Failover Possibilities?

Bruce_Peck · October 5, 2008, 3:18am

We’ve been testing/piloting Openfire and Spark in our corporate environment for possible company wide implementation. So far so good, but our current setup is a simple one using the embedded database and authentication against our AD environment. For a production implementation we really would like to have some redundancy on the server side. I’ve searched through the threads here and found good information, but I’m still a bit confused about what our options are.

From what I read here it seems clustering is not a viable option unless there is some change in licensing (someone please correct me if I am wrong on that). I would be happy to have an active/passive server situation behind hardware load balancers that we already use on our network, but the two posts I note below make it unclear whether or not we could accomplish that.

I was hopeful when I read this text in this thread:

*"To have fail over I would recommend having 2 Openfire servers where one is active and the other *

*one is just sitting there.

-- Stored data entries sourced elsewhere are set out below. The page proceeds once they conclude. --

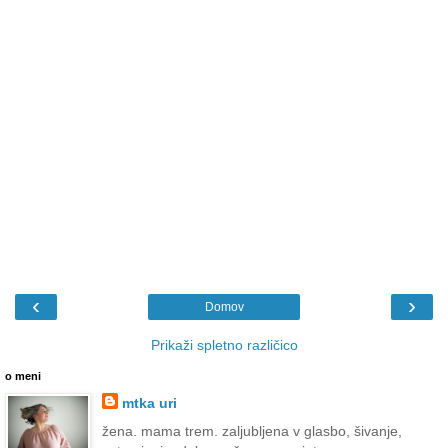
‹
›
Domov
Prikaži spletno različico
o meni
mtka uri
žena. mama trem. zaljubljena v glasbo, šivanje,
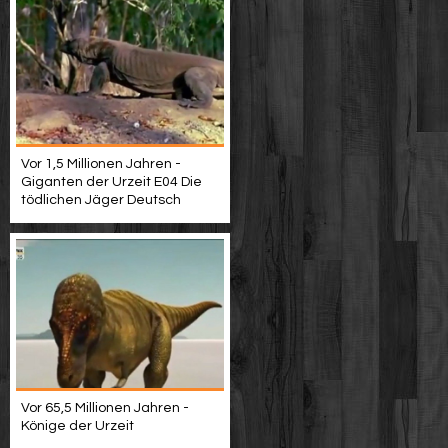
Vor 1,5 Millionen Jahren -
Giganten der Urzeit E04 Die
tödlichen Jäger Deutsch
Vor 65,5 Millionen Jahren -
Könige der Urzeit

You may put a load balancer in front or something that will detect when *

*a server goes down and then redirect the traffic to the other server.
Note that in XMPP the connections are long lived. That means that if an XMPP server goes down then *

*clients will need to reconnect. This means that when a server goes down clients will notice it. *

*Smart clients may reconnect and hide that fact to users but still there is a reconnection since *

the TCP connection went down."

We would accept a situation where if the primary server failed all connections would drop and users would have to re-connect and authenticate (presumably to the secondary server that the load balancers would now direct the clients to). My assumption was that we could use a remote database for each server (MSSQL in our case as we have a HA MSSQL “farm” used for many other applications) and replicate data between the databases.

But then I read this:

*"Every Openfire server still needs it’s local database which stores the server name *

(east.example.com and west.example.com) and all other things like MUC information."

Assuming a failover situation described above with sync’d remote databases, I am unclear whether or not the information available to users on the primary server will be available to users once they connect to the secondary server. It appears that some information will be in the remote SQL database but some information will still be contained locally on the server (??)

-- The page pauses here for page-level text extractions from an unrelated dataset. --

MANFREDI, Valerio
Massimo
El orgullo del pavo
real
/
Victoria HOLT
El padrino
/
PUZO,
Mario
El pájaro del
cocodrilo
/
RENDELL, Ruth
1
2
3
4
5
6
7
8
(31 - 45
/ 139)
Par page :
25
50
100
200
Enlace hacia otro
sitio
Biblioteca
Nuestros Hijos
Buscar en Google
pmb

Can someone help me get a clear understanding of this? I would love to hear from a corporate type who has done something like this especially with layer seven type load balance/failover devices.

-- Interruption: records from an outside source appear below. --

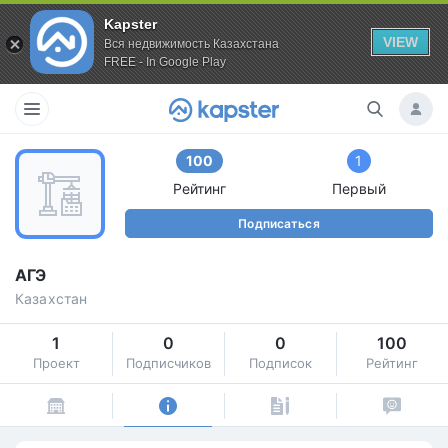
Kapster
VIEW
Вся недвижимость Казахстана
FREE - In Google Play
100
1
Рейтинг
Первый
Подписаться
АГЭ
Казахстан
1
0
0
100
Проект
Подписчиков
Подписок
Рейтинг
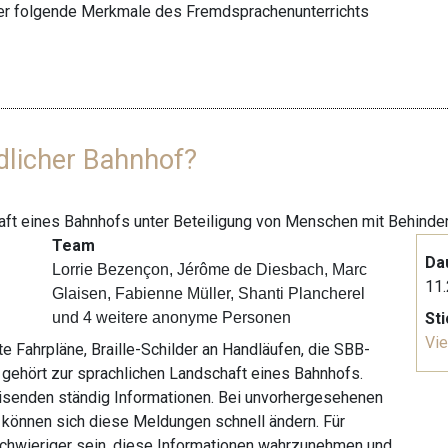
er folgende Merkmale des Fremdsprachenunterrichts
ndlicher Bahnhof?
aft eines Bahnhofs unter Beteiligung von Menschen mit Behinde
Team
Da
Lorrie Bezençon, Jérôme de Diesbach, Marc
11.
Glaisen, Fabienne Müller, Shanti Plancherel
und 4 weitere anonyme Personen
St
Vie
 Fahrpläne, Braille-Schilder an Handläufen, die SBB-
 gehört zur sprachlichen Landschaft eines Bahnhofs.
isenden ständig Informationen. Bei unvorhergesehenen
 können sich diese Meldungen schnell ändern. Für
chwieriger sein, diese Informationen wahrzunehmen und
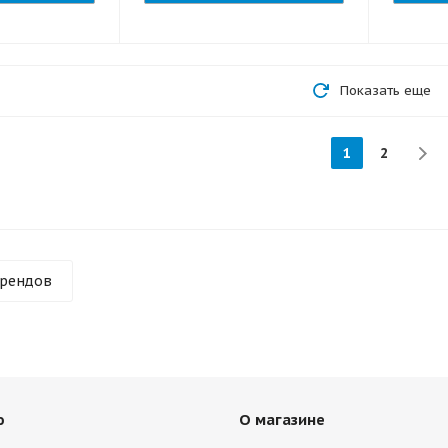
Показать еще
1
2
брендов
ю
О магазине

Bruce_Peck · October 5, 2008, 12:36pm

Hmmm. . . after a good nights sleep I realize that I may not have been clear on my question. I wrote the original post late at night after a long hard day so pardon me if I didn’t get to the point.

My assumption is that I can set up two Openfire servers each pointing to an external MSSQL database with the databases being synchonized (we do this frequently with other applications). We would front end the servers with our Nortel Alteon layer-seven switches which in this case would be configured to put the servers in an active/passive situation and present a virtual IP (and related DNS entry) to the clients. The Alteons would be set up to do various “health checks” on the primary server and when a problem is detected would direct the clients to the real IP of the secondary server. When the primary server fails, all connections would be severed and users would have to log back in and would now be on the secondary server.

So the question is about the database information and the related functions and how that would affect users in the failover. I looked but don’t see a document that maps out the data written to the database environment - a “data dictionary” if you will.

A) If an external database is used, what data is written to the external database and what data is always maintained on the server itself?

B) Assuming there is information that is always maintained on the server, what user functions might not work properly in the above failover situation since that information could be different on the two servers? If we know what this might be, we might be able to live with it in a short term failover situation and handle it with user education and announcements when such a situation occurs. As long as basic chat functions are maintained with user rosters intact, etc. I think we would be fine.

I hope that clarifies my question a bit. Thanks for any help provided.